JOB — Return every line of the records below verbatim, omitting the pictures.

*** Opening RECORDED INFORMATION ***

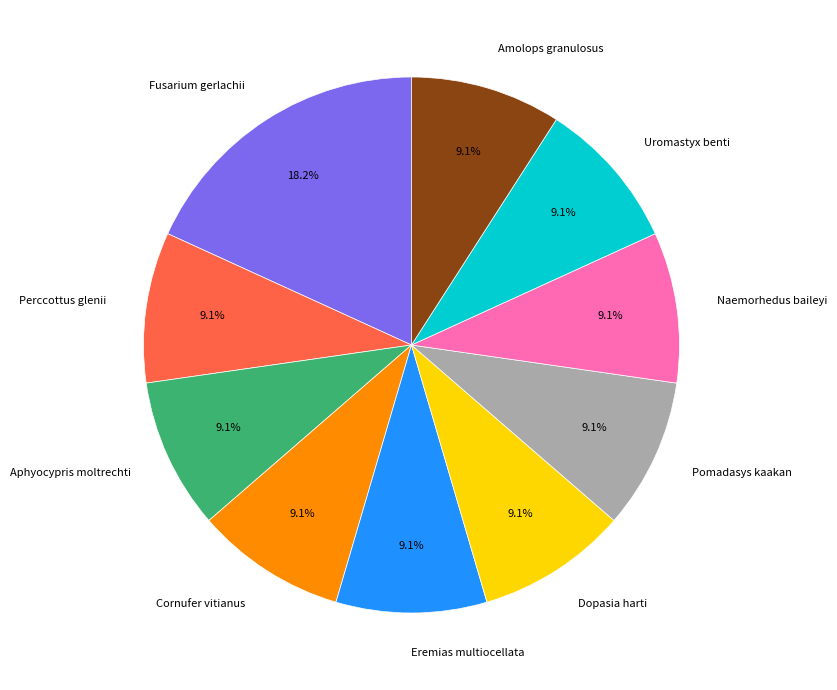

What is the total percentage of Amolops granulosus and Dopasia harti?

18.2%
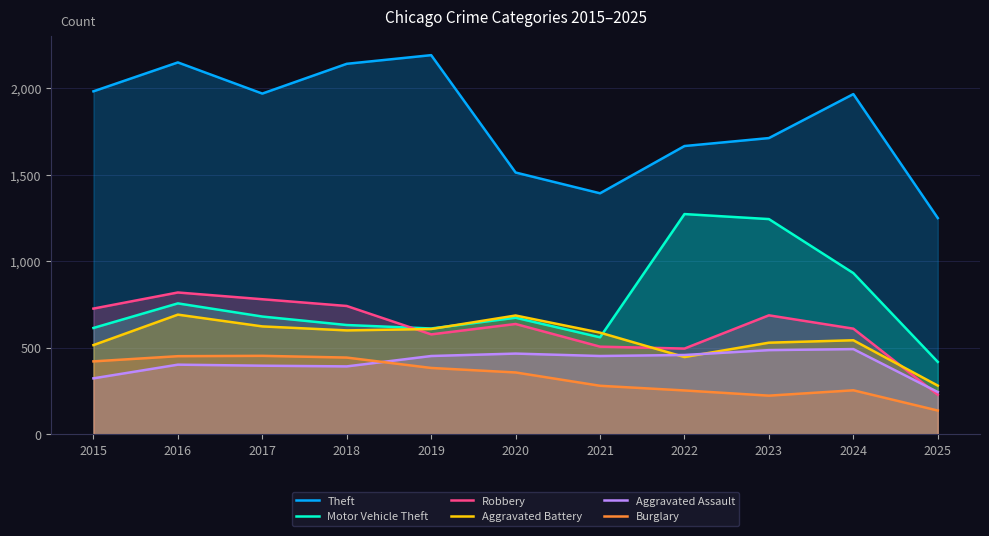

What is the total value across all series at 2020?

4331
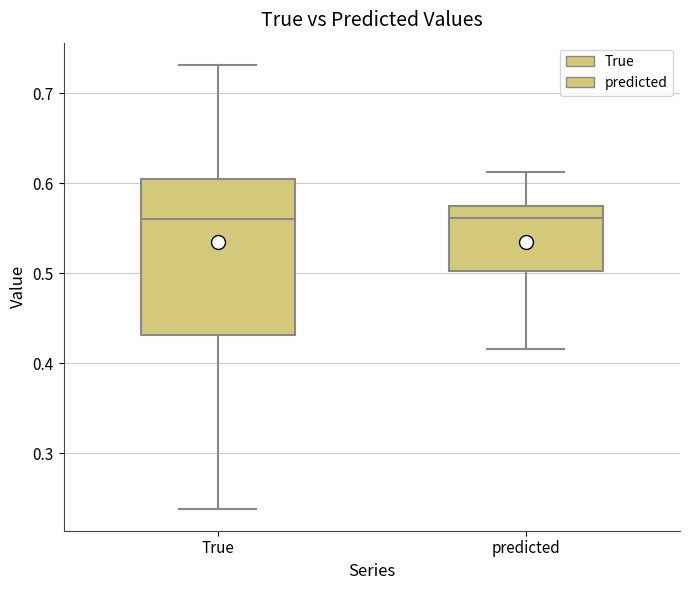

Reading left to right, transcribe this box plot: for each box, give where its median line is, the range the box spans, and where its two whiskers end, as read against the y-axis. The values are not printed on the chart, so give them approximately, as read against the axis.

True: median 0.56, box 0.43 to 0.60, whiskers 0.24 to 0.73
predicted: median 0.56, box 0.50 to 0.57, whiskers 0.42 to 0.61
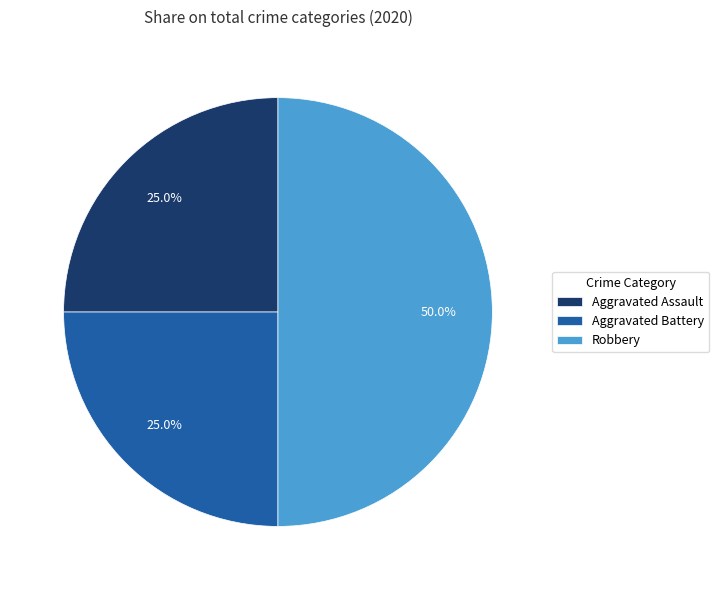

What percentage is NOT represented by Aggravated Assault?

75.0%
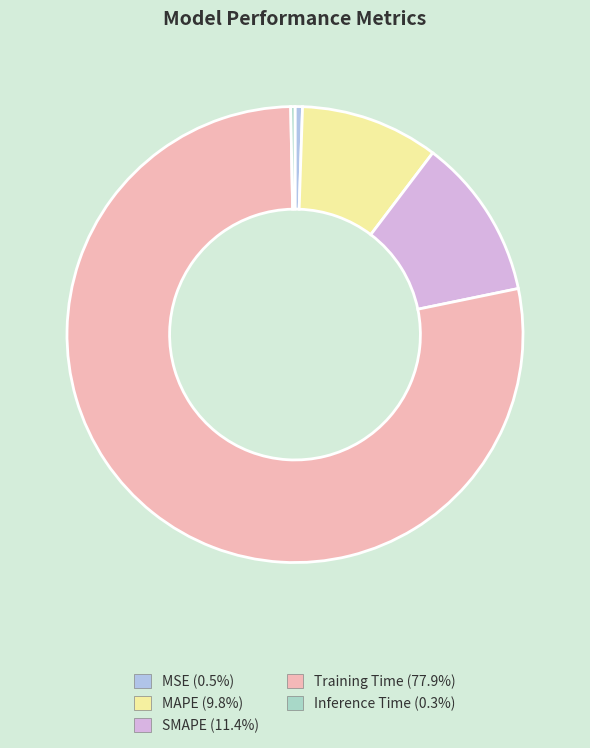

How many slices are in this pie chart?

5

*** Closing RECORDED INFORMATION ***

RESPONSE FOR THIS EXERCISE —
What is the total percentage of Amolops granulosus and Dopasia harti?

18.2%

What is the total value across all series at 2020?

4331

Reading left to right, transcribe this box plot: for each box, give where its median line is, the range the box spans, and where its two whiskers end, as read against the y-axis. The values are not printed on the chart, so give them approximately, as read against the axis.

True: median 0.56, box 0.43 to 0.60, whiskers 0.24 to 0.73
predicted: median 0.56, box 0.50 to 0.57, whiskers 0.42 to 0.61

What percentage is NOT represented by Aggravated Assault?

75.0%

How many slices are in this pie chart?

5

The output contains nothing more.